# Task goal
Sort through the entries below and pull out lines containing the word "back".

### Data supplied

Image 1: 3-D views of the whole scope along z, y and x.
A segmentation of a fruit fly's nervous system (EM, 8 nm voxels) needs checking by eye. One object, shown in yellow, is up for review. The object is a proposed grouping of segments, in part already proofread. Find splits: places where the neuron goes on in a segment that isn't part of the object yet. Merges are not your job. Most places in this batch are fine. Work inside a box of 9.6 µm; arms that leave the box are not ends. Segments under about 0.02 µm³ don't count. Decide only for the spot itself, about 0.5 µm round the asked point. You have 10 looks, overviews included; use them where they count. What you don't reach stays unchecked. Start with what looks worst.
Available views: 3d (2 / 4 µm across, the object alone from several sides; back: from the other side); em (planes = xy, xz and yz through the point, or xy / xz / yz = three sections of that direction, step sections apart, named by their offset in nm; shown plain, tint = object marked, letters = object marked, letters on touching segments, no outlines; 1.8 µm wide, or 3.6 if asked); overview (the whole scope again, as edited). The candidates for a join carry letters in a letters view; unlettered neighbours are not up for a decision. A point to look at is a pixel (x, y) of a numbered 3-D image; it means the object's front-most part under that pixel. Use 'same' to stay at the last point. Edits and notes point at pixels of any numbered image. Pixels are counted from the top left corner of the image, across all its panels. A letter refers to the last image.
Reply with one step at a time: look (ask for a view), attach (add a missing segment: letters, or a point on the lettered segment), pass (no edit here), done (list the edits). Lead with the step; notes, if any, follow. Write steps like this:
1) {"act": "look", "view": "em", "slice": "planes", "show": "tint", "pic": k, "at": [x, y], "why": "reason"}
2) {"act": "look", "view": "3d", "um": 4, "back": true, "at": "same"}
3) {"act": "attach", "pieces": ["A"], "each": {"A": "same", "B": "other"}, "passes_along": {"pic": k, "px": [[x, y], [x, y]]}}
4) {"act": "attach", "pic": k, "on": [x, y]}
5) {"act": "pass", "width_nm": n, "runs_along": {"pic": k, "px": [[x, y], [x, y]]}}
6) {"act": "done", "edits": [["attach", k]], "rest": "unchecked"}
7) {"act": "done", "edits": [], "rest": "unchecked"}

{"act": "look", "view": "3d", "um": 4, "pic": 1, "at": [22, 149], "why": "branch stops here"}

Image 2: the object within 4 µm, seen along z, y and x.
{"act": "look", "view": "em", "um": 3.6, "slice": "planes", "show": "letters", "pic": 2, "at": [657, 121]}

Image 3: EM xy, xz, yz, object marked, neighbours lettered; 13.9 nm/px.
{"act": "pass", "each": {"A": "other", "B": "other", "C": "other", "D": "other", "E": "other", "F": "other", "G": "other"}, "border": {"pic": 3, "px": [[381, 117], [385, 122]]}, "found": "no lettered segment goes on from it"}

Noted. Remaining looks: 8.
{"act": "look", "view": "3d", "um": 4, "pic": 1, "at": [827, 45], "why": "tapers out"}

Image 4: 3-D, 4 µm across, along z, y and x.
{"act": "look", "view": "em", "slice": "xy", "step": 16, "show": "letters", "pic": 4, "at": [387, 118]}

######
### Data supplied

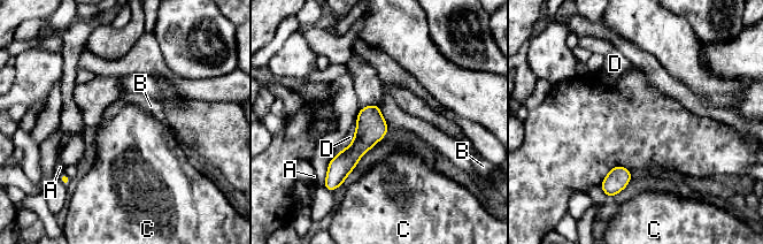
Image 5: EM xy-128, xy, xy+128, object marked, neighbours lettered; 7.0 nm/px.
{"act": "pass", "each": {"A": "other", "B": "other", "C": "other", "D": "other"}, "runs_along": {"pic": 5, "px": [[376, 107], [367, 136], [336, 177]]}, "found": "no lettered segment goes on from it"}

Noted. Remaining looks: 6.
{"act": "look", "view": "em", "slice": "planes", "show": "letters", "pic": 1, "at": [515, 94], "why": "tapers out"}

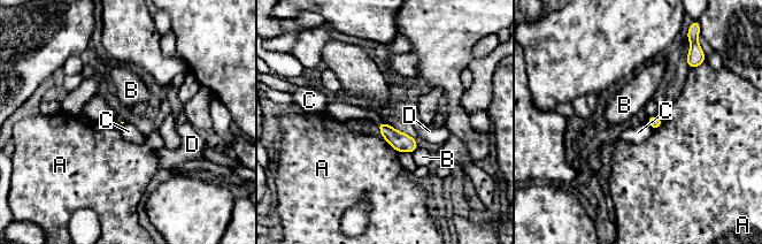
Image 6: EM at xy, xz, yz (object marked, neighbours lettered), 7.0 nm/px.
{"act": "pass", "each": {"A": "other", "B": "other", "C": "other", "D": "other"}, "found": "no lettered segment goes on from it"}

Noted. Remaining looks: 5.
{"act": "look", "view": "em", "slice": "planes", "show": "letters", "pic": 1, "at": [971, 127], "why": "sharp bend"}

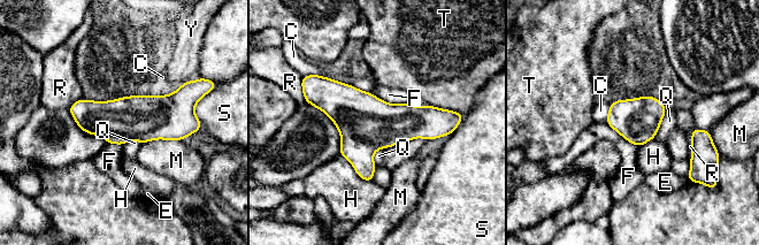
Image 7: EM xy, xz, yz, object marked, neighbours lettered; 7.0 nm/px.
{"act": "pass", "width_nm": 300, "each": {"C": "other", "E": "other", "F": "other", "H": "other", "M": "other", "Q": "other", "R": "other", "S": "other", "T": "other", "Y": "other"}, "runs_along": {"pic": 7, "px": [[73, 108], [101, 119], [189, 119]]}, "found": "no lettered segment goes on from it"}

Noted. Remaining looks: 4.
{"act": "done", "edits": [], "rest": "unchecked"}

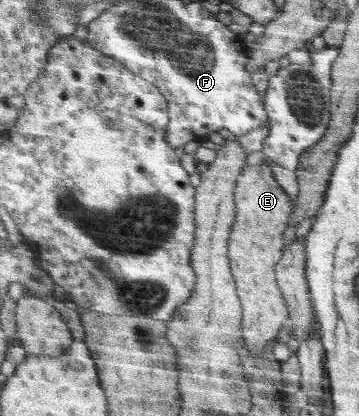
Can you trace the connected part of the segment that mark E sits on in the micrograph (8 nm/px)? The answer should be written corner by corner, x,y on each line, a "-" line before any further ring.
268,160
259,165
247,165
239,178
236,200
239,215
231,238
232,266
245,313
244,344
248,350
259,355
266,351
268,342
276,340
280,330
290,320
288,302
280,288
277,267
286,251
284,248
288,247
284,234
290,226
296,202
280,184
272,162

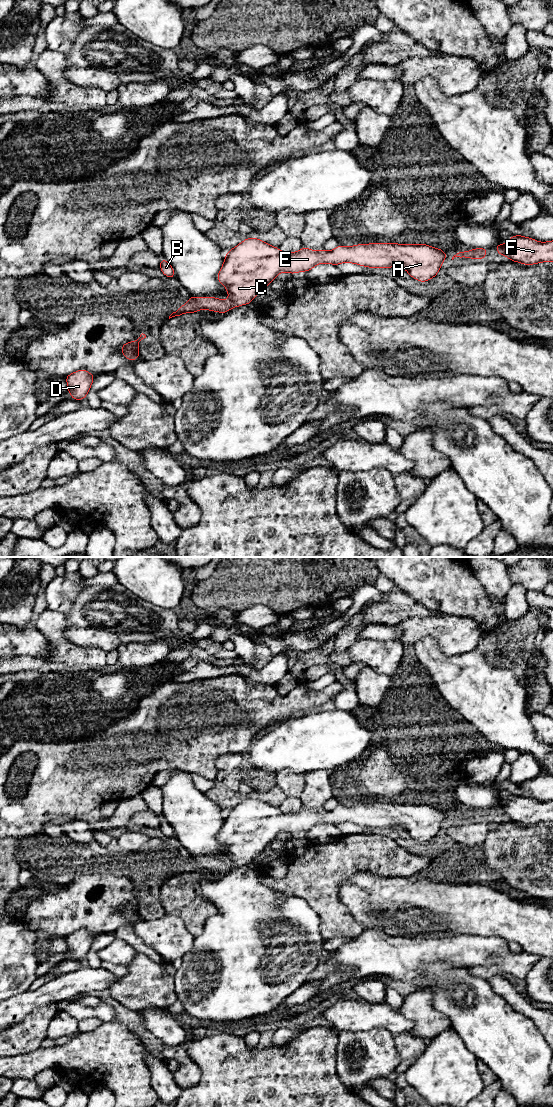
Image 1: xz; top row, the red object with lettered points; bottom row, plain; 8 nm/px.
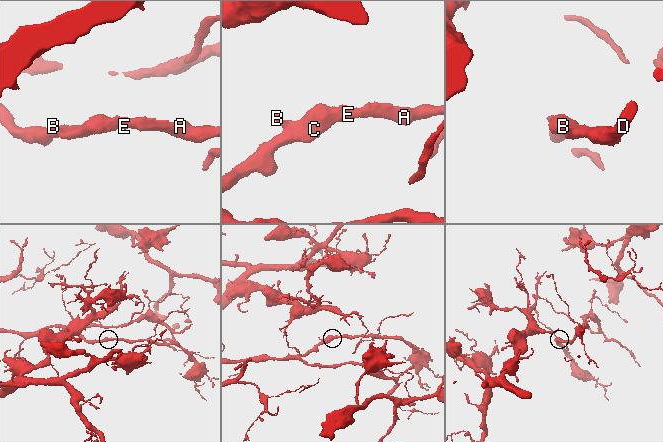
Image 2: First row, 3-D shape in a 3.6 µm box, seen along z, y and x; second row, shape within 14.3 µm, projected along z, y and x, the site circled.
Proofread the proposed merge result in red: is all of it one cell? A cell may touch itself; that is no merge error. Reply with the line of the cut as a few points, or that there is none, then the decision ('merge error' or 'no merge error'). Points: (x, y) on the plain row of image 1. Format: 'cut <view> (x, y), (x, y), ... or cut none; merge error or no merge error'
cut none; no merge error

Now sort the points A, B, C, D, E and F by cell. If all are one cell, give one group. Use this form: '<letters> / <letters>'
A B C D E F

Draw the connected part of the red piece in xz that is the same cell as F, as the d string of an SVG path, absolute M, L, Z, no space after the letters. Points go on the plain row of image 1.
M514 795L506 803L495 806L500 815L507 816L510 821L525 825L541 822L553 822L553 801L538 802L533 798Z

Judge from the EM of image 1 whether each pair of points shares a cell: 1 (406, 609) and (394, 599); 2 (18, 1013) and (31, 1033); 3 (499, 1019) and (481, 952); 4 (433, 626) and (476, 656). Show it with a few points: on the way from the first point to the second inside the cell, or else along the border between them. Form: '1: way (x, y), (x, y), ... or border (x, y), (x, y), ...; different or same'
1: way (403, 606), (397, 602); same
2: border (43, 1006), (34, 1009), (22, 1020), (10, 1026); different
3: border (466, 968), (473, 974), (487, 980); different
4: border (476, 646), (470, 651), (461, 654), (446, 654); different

######

# Exercise result
Available views: 3d (2 / 4 µm across, the object alone from several sides; back: from the other side); em (planes = xy, xz and yz through the point, or xy / xz / yz = three sections of that direction, step sections apart, named by their offset in nm; shown plain, tint = object marked, letters = object marked, letters on touching segments, no outlines; 1.8 µm wide, or 3.6 if asked); overview (the whole scope again, as edited). The candidates for a join carry letters in a letters view; unlettered neighbours are not up for a decision. A point to look at is a pixel (x, y) of a numbered 3-D image; it means the object's front-most part under that pixel. Use 'same' to stay at the last point. Edits and notes point at pixels of any numbered image. Pixels are counted from the top left corner of the image, across all its panels. A letter refers to the last image.
2) {"act": "look", "view": "3d", "um": 4, "back": true, "at": "same"}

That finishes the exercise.